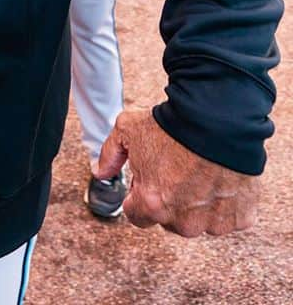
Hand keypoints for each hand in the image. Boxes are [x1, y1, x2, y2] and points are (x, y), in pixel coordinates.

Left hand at [97, 108, 259, 236]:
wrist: (218, 118)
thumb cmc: (171, 124)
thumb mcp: (126, 130)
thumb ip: (109, 155)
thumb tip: (100, 172)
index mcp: (152, 204)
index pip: (136, 215)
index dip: (138, 194)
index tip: (146, 178)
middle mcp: (183, 221)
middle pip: (168, 219)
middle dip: (168, 199)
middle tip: (173, 170)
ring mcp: (214, 223)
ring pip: (199, 221)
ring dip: (197, 203)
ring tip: (198, 170)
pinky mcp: (241, 218)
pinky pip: (228, 216)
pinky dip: (224, 201)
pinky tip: (219, 176)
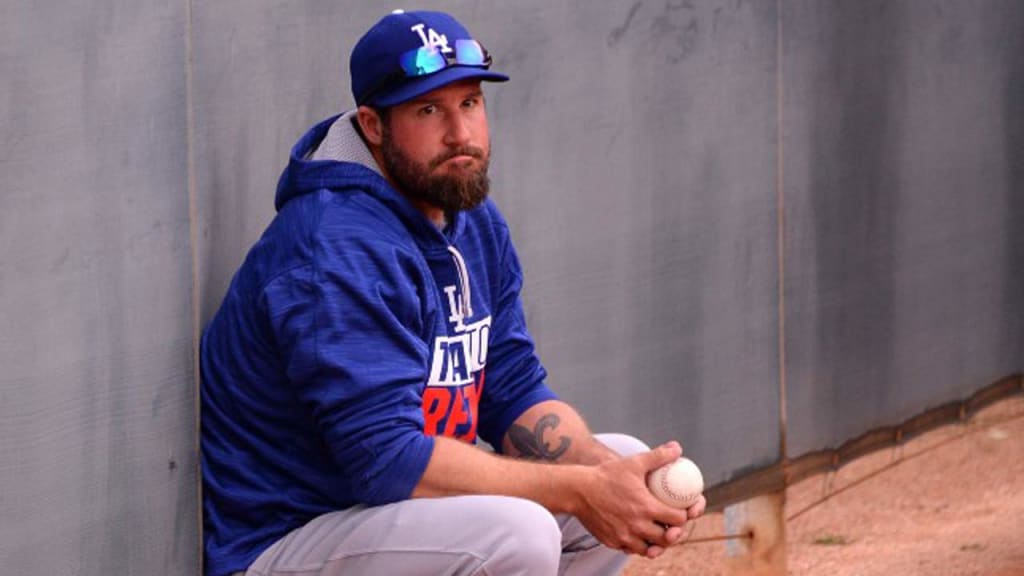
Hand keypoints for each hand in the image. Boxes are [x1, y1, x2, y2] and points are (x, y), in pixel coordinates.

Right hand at [573, 441, 691, 557]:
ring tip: (657, 532)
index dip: (684, 516)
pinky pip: (631, 550)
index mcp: (646, 507)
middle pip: (667, 539)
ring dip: (657, 543)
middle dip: (674, 533)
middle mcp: (637, 526)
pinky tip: (639, 535)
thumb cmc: (605, 475)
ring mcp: (624, 536)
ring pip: (650, 549)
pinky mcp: (612, 542)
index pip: (677, 519)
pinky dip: (638, 545)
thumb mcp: (633, 462)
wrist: (577, 490)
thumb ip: (658, 456)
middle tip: (672, 525)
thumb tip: (677, 448)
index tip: (683, 510)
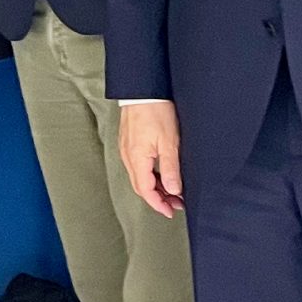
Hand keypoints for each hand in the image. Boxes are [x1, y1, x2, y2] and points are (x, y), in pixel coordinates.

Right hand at [119, 102, 184, 217]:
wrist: (143, 90)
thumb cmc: (155, 111)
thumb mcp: (169, 143)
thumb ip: (170, 169)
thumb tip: (173, 190)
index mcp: (136, 158)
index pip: (146, 191)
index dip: (159, 204)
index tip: (171, 211)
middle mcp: (128, 156)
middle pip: (140, 186)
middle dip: (158, 198)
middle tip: (175, 204)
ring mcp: (126, 149)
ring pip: (139, 177)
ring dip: (154, 187)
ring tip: (172, 189)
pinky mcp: (128, 142)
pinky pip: (137, 166)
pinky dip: (149, 175)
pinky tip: (161, 173)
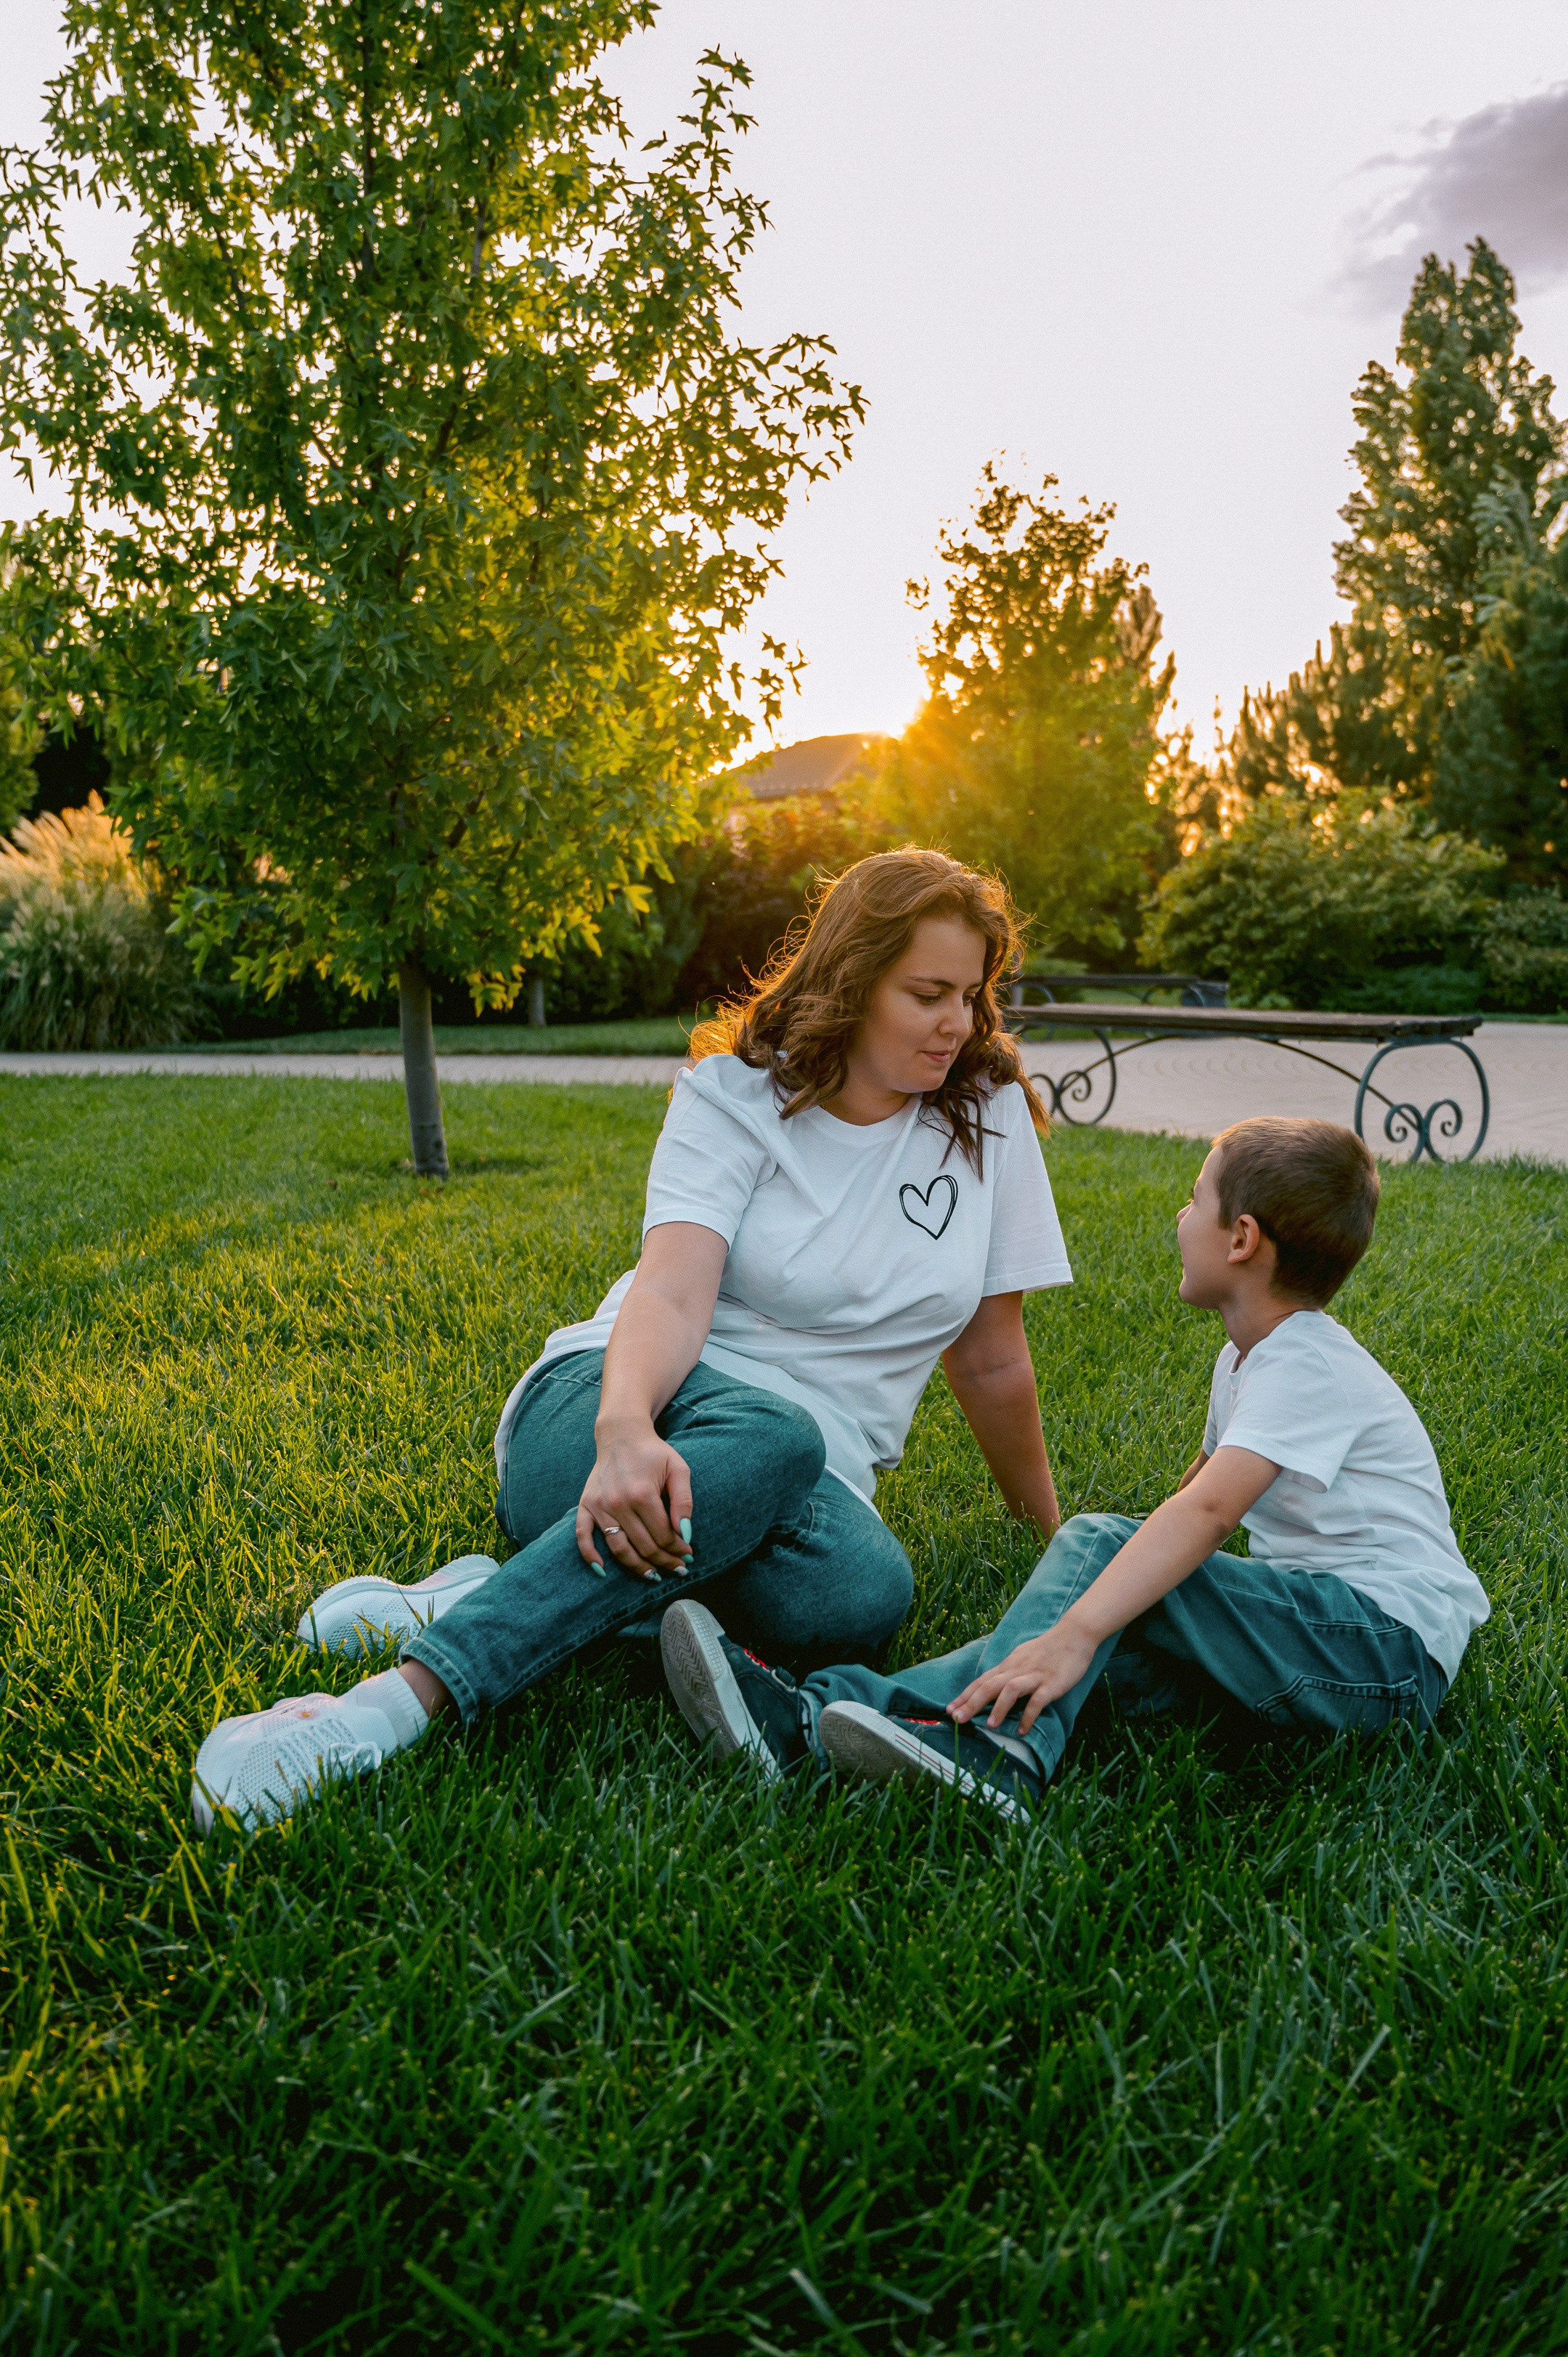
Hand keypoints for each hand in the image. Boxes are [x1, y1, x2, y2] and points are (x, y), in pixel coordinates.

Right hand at [576, 1418, 693, 1579]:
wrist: (621, 1435)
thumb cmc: (654, 1453)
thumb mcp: (678, 1469)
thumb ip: (684, 1501)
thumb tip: (686, 1534)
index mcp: (643, 1493)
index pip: (663, 1535)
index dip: (678, 1549)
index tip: (688, 1556)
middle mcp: (619, 1503)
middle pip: (644, 1546)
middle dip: (664, 1561)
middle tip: (678, 1570)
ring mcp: (599, 1506)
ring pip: (619, 1549)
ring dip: (637, 1567)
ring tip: (653, 1576)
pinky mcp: (586, 1505)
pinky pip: (582, 1536)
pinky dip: (590, 1556)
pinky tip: (602, 1572)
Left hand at [949, 1619, 1099, 1735]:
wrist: (1074, 1634)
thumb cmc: (1048, 1649)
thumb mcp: (1022, 1657)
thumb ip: (1008, 1672)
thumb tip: (993, 1687)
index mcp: (1009, 1665)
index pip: (982, 1681)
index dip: (965, 1695)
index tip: (949, 1710)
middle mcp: (1017, 1669)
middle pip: (990, 1685)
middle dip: (972, 1703)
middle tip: (957, 1720)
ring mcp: (1035, 1675)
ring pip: (1011, 1689)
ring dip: (999, 1707)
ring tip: (989, 1725)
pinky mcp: (1052, 1683)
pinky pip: (1038, 1700)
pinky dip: (1029, 1715)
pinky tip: (1022, 1730)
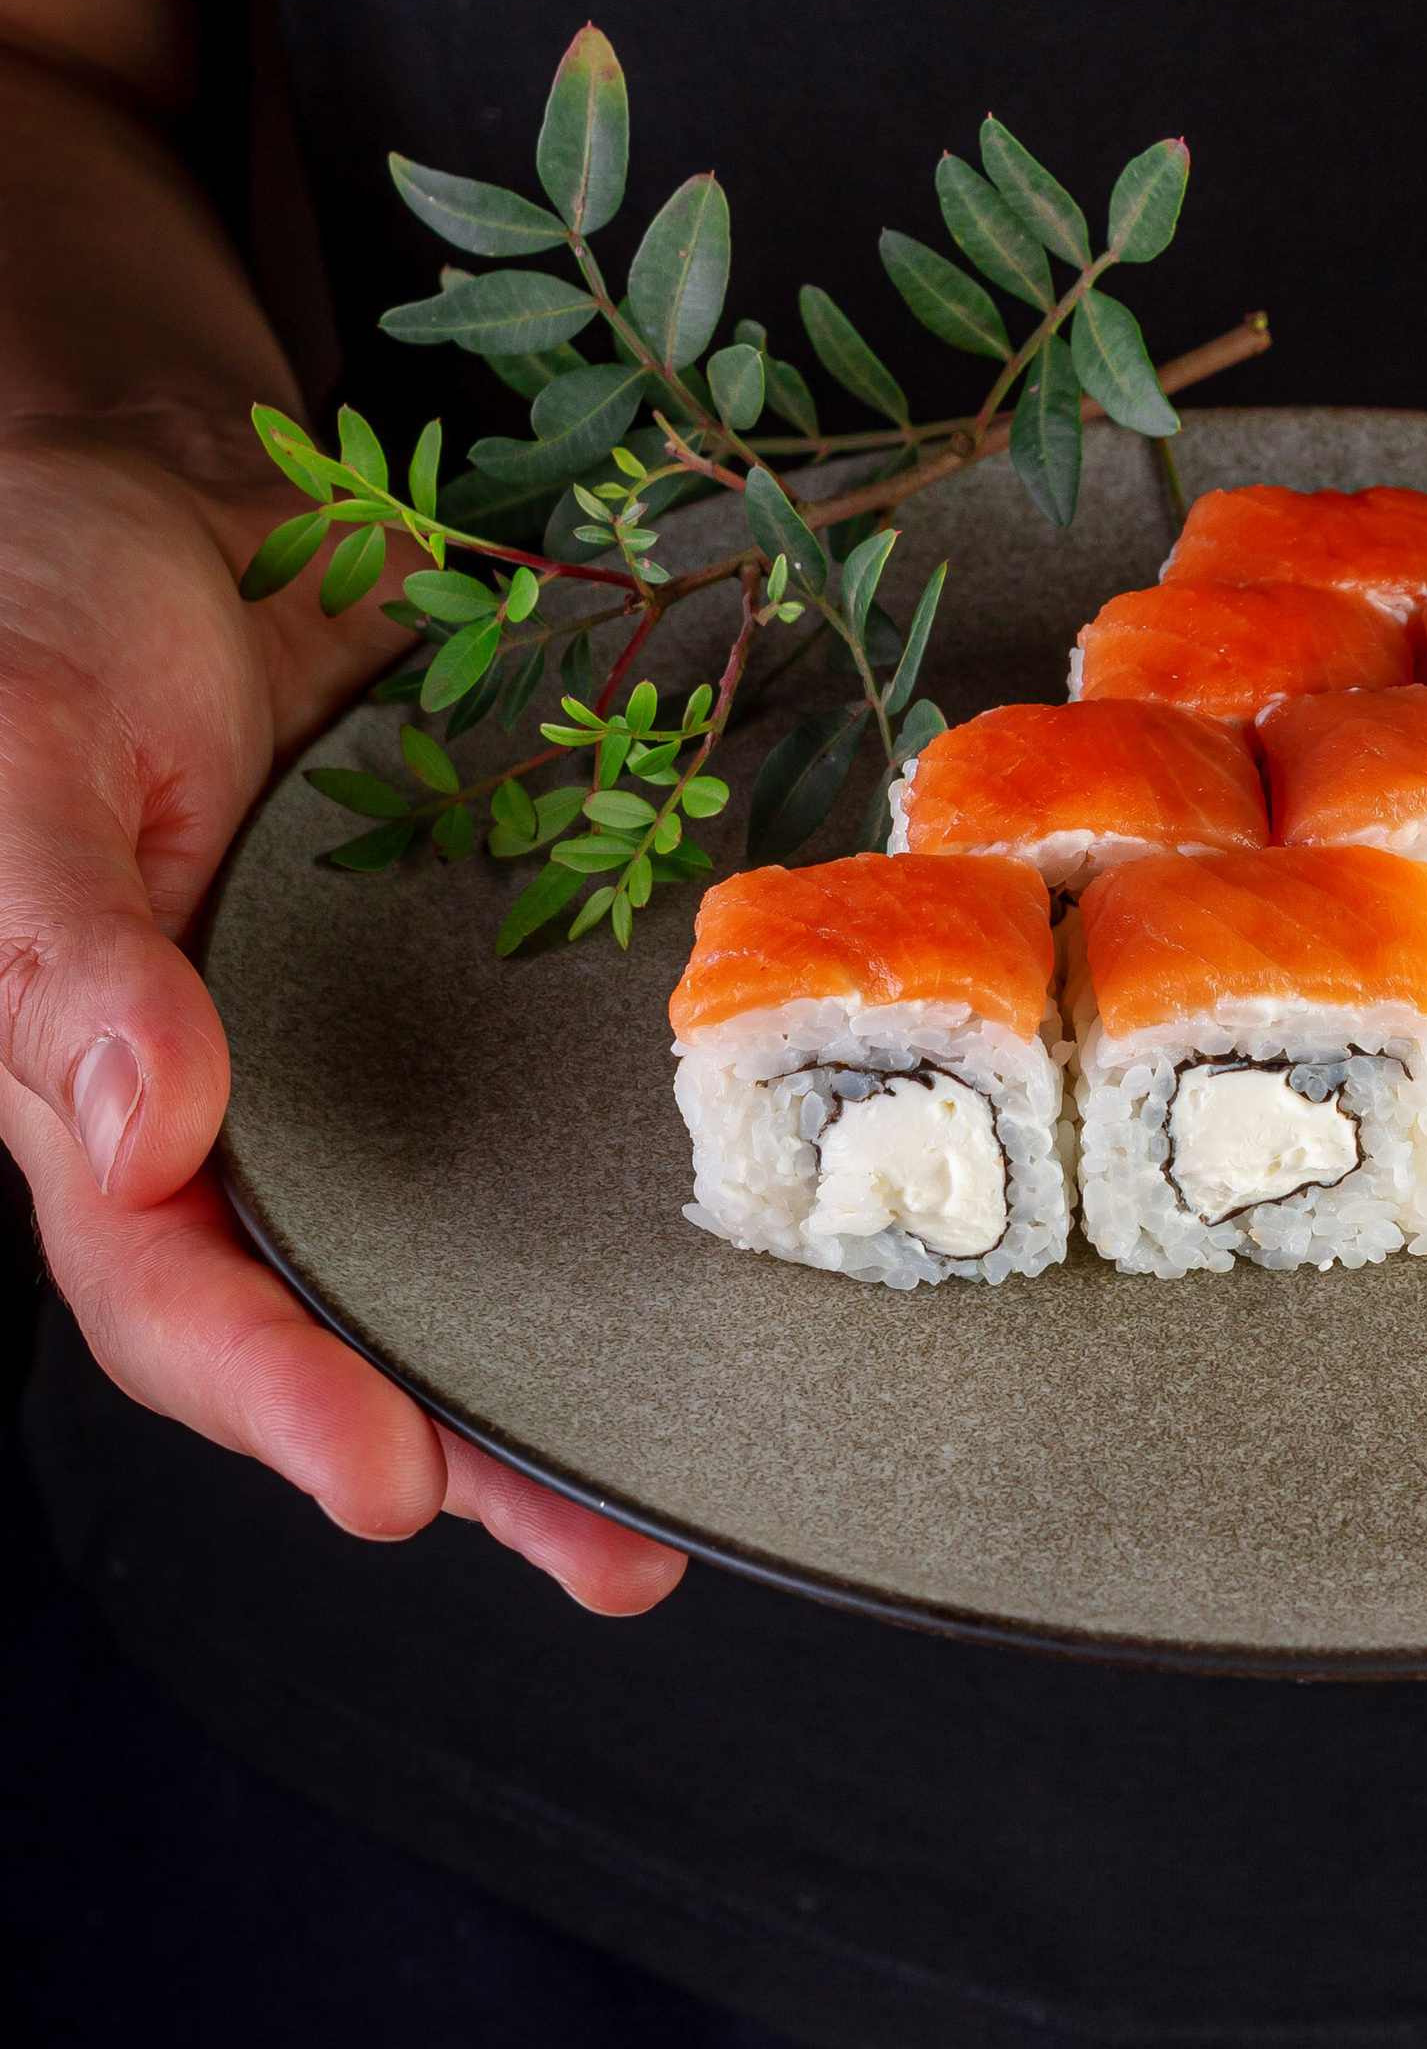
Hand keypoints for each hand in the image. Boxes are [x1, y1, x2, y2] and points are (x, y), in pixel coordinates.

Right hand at [0, 417, 683, 1612]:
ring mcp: (350, 1060)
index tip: (392, 1480)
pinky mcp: (458, 985)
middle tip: (613, 1552)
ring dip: (563, 1368)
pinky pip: (535, 1104)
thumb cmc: (43, 622)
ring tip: (694, 1489)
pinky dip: (619, 1182)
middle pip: (334, 1327)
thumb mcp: (20, 770)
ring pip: (454, 1250)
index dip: (274, 1399)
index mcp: (89, 1101)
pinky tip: (734, 1234)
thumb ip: (64, 955)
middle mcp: (230, 1114)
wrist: (170, 496)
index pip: (168, 1296)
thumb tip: (145, 1126)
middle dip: (466, 1452)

◇ ◇ ◇ ◇ ◇

When you write out the material, keep every line exact and leave out each picture.

Hand keypoints for each hand in the image. Boxes are [x1, y1, x2, y2] and points are (x, y), in pixel coordinates.

Left hand at [97, 108, 259, 236]:
wrist: (218, 118)
thumb cmc: (171, 124)
thumb mcp: (126, 130)
thumb ip: (109, 155)
thumb tip: (100, 172)
index mcp: (152, 204)
index pip: (136, 215)
index dip: (138, 194)
index tip: (146, 178)
middle mcp: (183, 221)
middle pip: (168, 219)
middle dip: (168, 199)
middle tip: (173, 170)
ring mcp: (214, 223)
ring pip: (199, 221)
ring dip: (197, 203)
ring tip: (198, 170)
pinky mcp: (241, 218)
pinky pip: (228, 216)
pinky dip: (224, 201)
pinky tip: (219, 176)
Hand keypoints for each hand in the image. Boxes are [x1, y1, x2, y2] and points are (x, y), in pixel coordinates.

Right hand at [573, 441, 691, 557]:
ring tip: (657, 532)
index dip: (684, 516)
pinky pip: (631, 550)
index mcp: (646, 507)
middle pip: (667, 539)
ring dip: (657, 543)
middle dip: (674, 533)
middle mcp: (637, 526)
pinky tip: (639, 535)
thumb cmc: (605, 475)
ring mcp: (624, 536)
ring pip: (650, 549)
pinky mcp: (612, 542)
index pip: (677, 519)
pinky dip: (638, 545)
thumb mcp: (633, 462)
wrist: (577, 490)
thumb ip: (658, 456)
middle tip: (672, 525)
thumb tip: (677, 448)
index tip: (683, 510)
Hand keypoints for each hand in the image. Boxes are [x1, y1, x2, y2] and points are (x, y), in pixel coordinates.

Right hand at [119, 102, 184, 217]:
wrist: (143, 90)
thumb cmc: (155, 111)
thumb mcp: (169, 143)
thumb ip: (170, 169)
thumb tip: (173, 190)
index mcp: (136, 158)
index pip: (146, 191)
index dip: (159, 204)
index tip: (171, 211)
middle mcp: (128, 156)
middle pip: (140, 186)
middle dip: (158, 198)
middle tip: (175, 204)
ring mcp: (126, 149)
ring pip: (139, 177)
ring dip: (154, 187)
ring tip: (172, 189)
pinky mcp: (128, 142)
pinky pip: (137, 166)
pinky dip: (149, 175)
pinky tip: (161, 173)
Hand keypoints for each hand in the image. Boxes are [x1, y1, x2, y2] and points are (x, y), in pixel coordinates.

Right hand at [576, 1418, 693, 1579]:
wrist: (621, 1435)
thumb cmc: (654, 1453)
thumb mcp: (678, 1469)
thumb ip: (684, 1501)
thumb tip: (686, 1534)
index mcp: (643, 1493)
index pip: (663, 1535)
index dip: (678, 1549)
index tip: (688, 1556)
middle mcp: (619, 1503)
middle pip: (644, 1546)
middle dip: (664, 1561)
middle tip: (678, 1570)
ring mcp: (599, 1506)
ring pip: (619, 1549)
ring dip: (637, 1567)
ring tip: (653, 1576)
pinky mcp: (586, 1505)
pinky pip: (582, 1536)
pinky dip: (590, 1556)
pinky tip: (602, 1572)
Left hand at [949, 1619, 1099, 1735]:
wrist: (1074, 1634)
thumb cmc: (1048, 1649)
thumb mcp: (1022, 1657)
thumb ip: (1008, 1672)
thumb tip: (993, 1687)
index mcp: (1009, 1665)
index pip: (982, 1681)
index dip: (965, 1695)
index tip: (949, 1710)
middle mcp: (1017, 1669)
middle pip: (990, 1685)
middle dip: (972, 1703)
middle tip: (957, 1720)
ring mcp: (1035, 1675)
ring pip: (1011, 1689)
ring dip: (999, 1707)
ring tip: (989, 1725)
pinky mcp: (1052, 1683)
pinky pip: (1038, 1700)
pinky dip: (1029, 1715)
pinky tip: (1022, 1730)
Hand keypoints for each hand in the image. Boxes are [x1, y1, x2, y2] and points are (x, y), in pixel coordinates.

Right hand at [0, 417, 683, 1612]:
ring mcp: (350, 1060)
index tip: (392, 1480)
pinky mcp: (458, 985)
middle tip: (613, 1552)
ring dip: (563, 1368)
pinky pip: (535, 1104)
thumb cmc: (43, 622)
ring tip: (694, 1489)
pinky dip: (619, 1182)
middle pip: (334, 1327)
thumb mcp: (20, 770)
ring pip: (454, 1250)
index dip: (274, 1399)
index mcp: (89, 1101)
pinky tip: (734, 1234)
thumb ip: (64, 955)
middle mcp: (230, 1114)
wrist: (170, 496)
index pip: (168, 1296)
thumb tip: (145, 1126)
middle dip: (466, 1452)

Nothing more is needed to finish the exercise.